Compiling SIMT Programs on Multi- and Many-Core Processors with Wide Vector Units: A Case Study with CUDA

Manycore processors and coprocessors with wide vector extensions, such as Intel Phi and Skylake devices, have become popular due to their high throughput capability. Performance optimization on these devices requires using both their x86-compatible cores and their vector units. While the x86-compatible cores can be programmed using traditional programming interfaces following the MIMD model, such as POSIX threads, MPI and OpenMP, the SIMD vector units are harder to program. The Intel software stack provides two approaches for code vectorization: automatic vectorization through the Intel compiler and manual vectorization through vector intrinsics. While the Intel compiler often fails to vectorize code with complex control flows and function calls, the manual approach is error-prone and leads to less portable code. Hence, there has been an increasing interest in SIMT programming tools allowing the simultaneous use of x86 cores and vector units while providing programmability and code portability.

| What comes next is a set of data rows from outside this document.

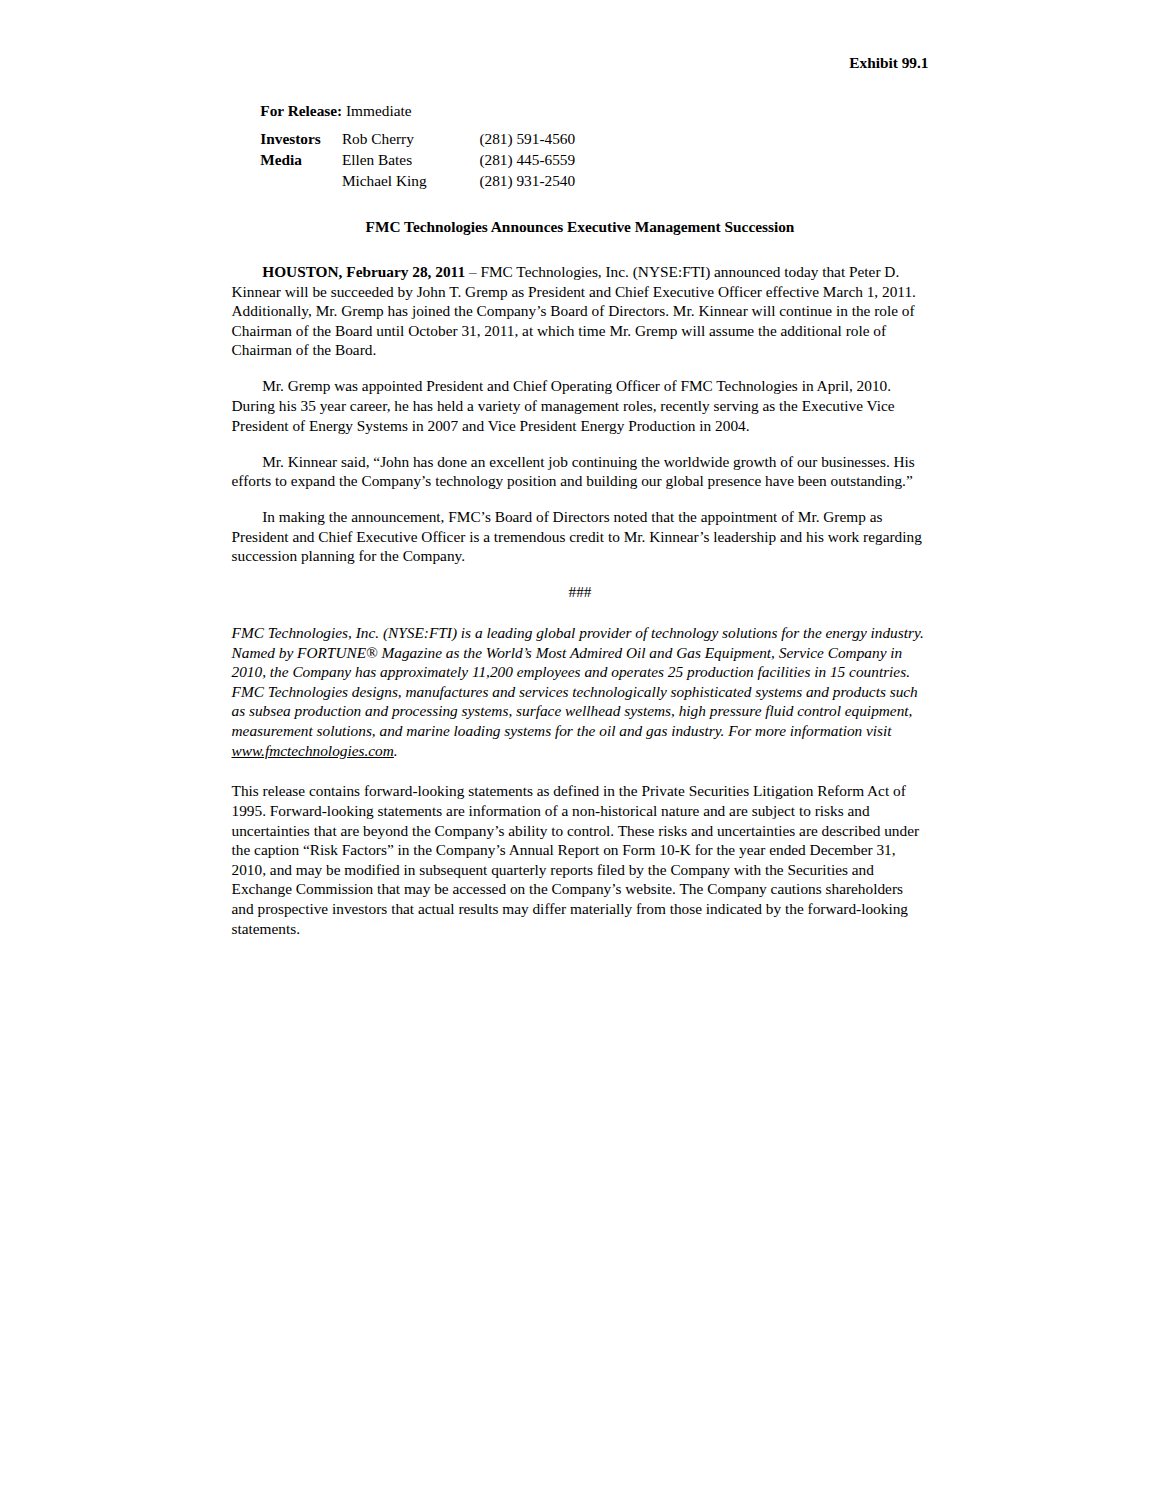Exhibit 99.1
For Release: Immediate
| Investors | Rob Cherry | (281) 591-4560 |
| Media | Ellen Bates | (281) 445-6559 |
| | Michael King | (281) 931-2540 |
FMC Technologies Announces Executive Management Succession
HOUSTON, February 28, 2011 – FMC Technologies, Inc. (NYSE:FTI) announced today that Peter D. Kinnear will be succeeded by John T. Gremp as President and Chief Executive Officer effective March 1, 2011. Additionally, Mr. Gremp has joined the Company’s Board of Directors. Mr. Kinnear will continue in the role of Chairman of the Board until October 31, 2011, at which time Mr. Gremp will assume the additional role of Chairman of the Board.
Mr. Gremp was appointed President and Chief Operating Officer of FMC Technologies in April, 2010. During his 35 year career, he has held a variety of management roles, recently serving as the Executive Vice President of Energy Systems in 2007 and Vice President Energy Production in 2004.
Mr. Kinnear said, “John has done an excellent job continuing the worldwide growth of our businesses. His efforts to expand the Company’s technology position and building our global presence have been outstanding.”
In making the announcement, FMC’s Board of Directors noted that the appointment of Mr. Gremp as President and Chief Executive Officer is a tremendous credit to Mr. Kinnear’s leadership and his work regarding succession planning for the Company.
###
FMC Technologies, Inc. (NYSE:FTI) is a leading global provider of technology solutions for the energy industry. Named by FORTUNE® Magazine as the World’s Most Admired Oil and Gas Equipment, Service Company in 2010, the Company has approximately 11,200 employees and operates 25 production facilities in 15 countries. FMC Technologies designs, manufactures and services technologically sophisticated systems and products such as subsea production and processing systems, surface wellhead systems, high pressure fluid control equipment, measurement solutions, and marine loading systems for the oil and gas industry. For more information visit www.fmctechnologies.com.
This release contains forward-looking statements as defined in the Private Securities Litigation Reform Act of 1995. Forward-looking statements are information of a non-historical nature and are subject to risks and uncertainties that are beyond the Company’s ability to control. These risks and uncertainties are described under the caption “Risk Factors” in the Company’s Annual Report on Form 10-K for the year ended December 31, 2010, and may be modified in subsequent quarterly reports filed by the Company with the Securities and Exchange Commission that may be accessed on the Company’s website. The Company cautions shareholders and prospective investors that actual results may differ materially from those indicated by the forward-looking statements.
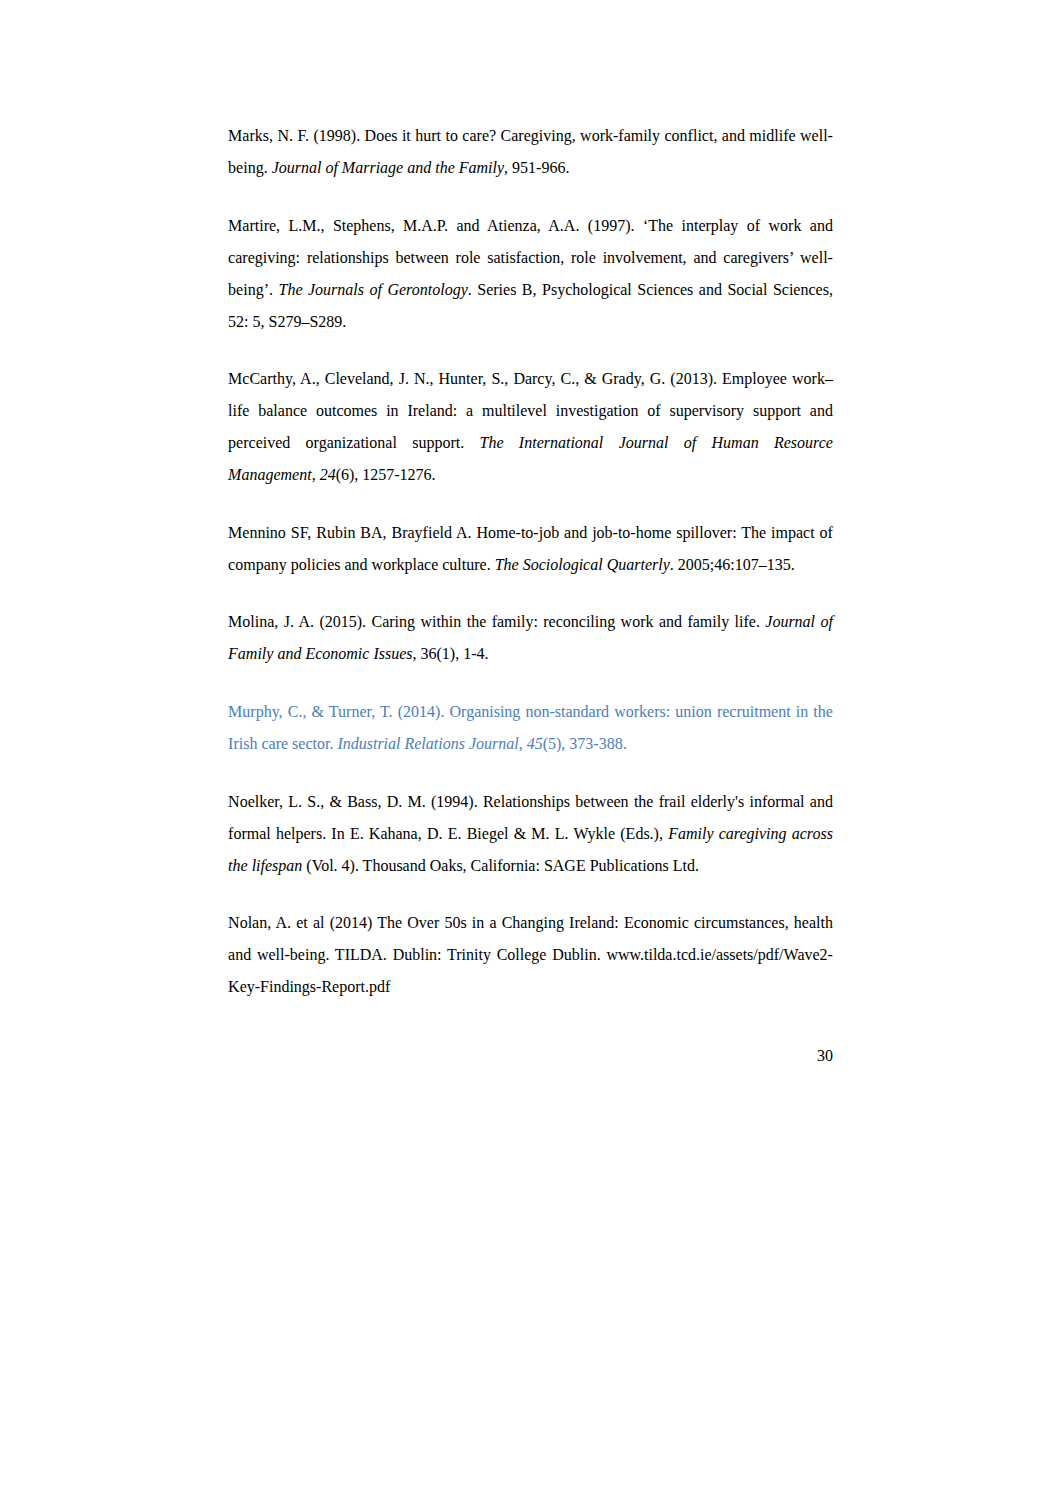Marks, N. F. (1998). Does it hurt to care? Caregiving, work-family conflict, and midlife well-being. Journal of Marriage and the Family, 951-966.
Martire, L.M., Stephens, M.A.P. and Atienza, A.A. (1997). ‘The interplay of work and caregiving: relationships between role satisfaction, role involvement, and caregivers’ well-being’. The Journals of Gerontology. Series B, Psychological Sciences and Social Sciences, 52: 5, S279–S289.
McCarthy, A., Cleveland, J. N., Hunter, S., Darcy, C., & Grady, G. (2013). Employee work–life balance outcomes in Ireland: a multilevel investigation of supervisory support and perceived organizational support. The International Journal of Human Resource Management, 24(6), 1257-1276.
Mennino SF, Rubin BA, Brayfield A. Home-to-job and job-to-home spillover: The impact of company policies and workplace culture. The Sociological Quarterly. 2005;46:107–135.
Molina, J. A. (2015). Caring within the family: reconciling work and family life. Journal of Family and Economic Issues, 36(1), 1-4.
Murphy, C., & Turner, T. (2014). Organising non‐standard workers: union recruitment in the Irish care sector. Industrial Relations Journal, 45(5), 373-388.
Noelker, L. S., & Bass, D. M. (1994). Relationships between the frail elderly's informal and formal helpers. In E. Kahana, D. E. Biegel & M. L. Wykle (Eds.), Family caregiving across the lifespan (Vol. 4). Thousand Oaks, California: SAGE Publications Ltd.
Nolan, A. et al (2014) The Over 50s in a Changing Ireland: Economic circumstances, health and well-being. TILDA. Dublin: Trinity College Dublin. www.tilda.tcd.ie/assets/pdf/Wave2-Key-Findings-Report.pdf
30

However, the effective implementation of the SIMT model on these hybrid architectures is not well understood. In this work, we target this problem. First, we propose a set of compiler techniques to transform programs written using a SIMT programming model (a subset of CUDA C) into code that leverages both the x86 cores and the vector units of a hybrid MIMD/SIMD architecture, thus providing programmability, high system utilization and performance. Second, we evaluate the proposed techniques on Xeon Phi and Skylake processors using micro-benchmarks and real-world applications. Third, we compare the resulting performance with that achieved by the same code on GPUs. Based on this analysis, we point out the main challenges in supporting the SIMT model on hybrid MIMD/SIMD architectures, while providing performance comparable to that of SIMT systems (e.g., GPUs).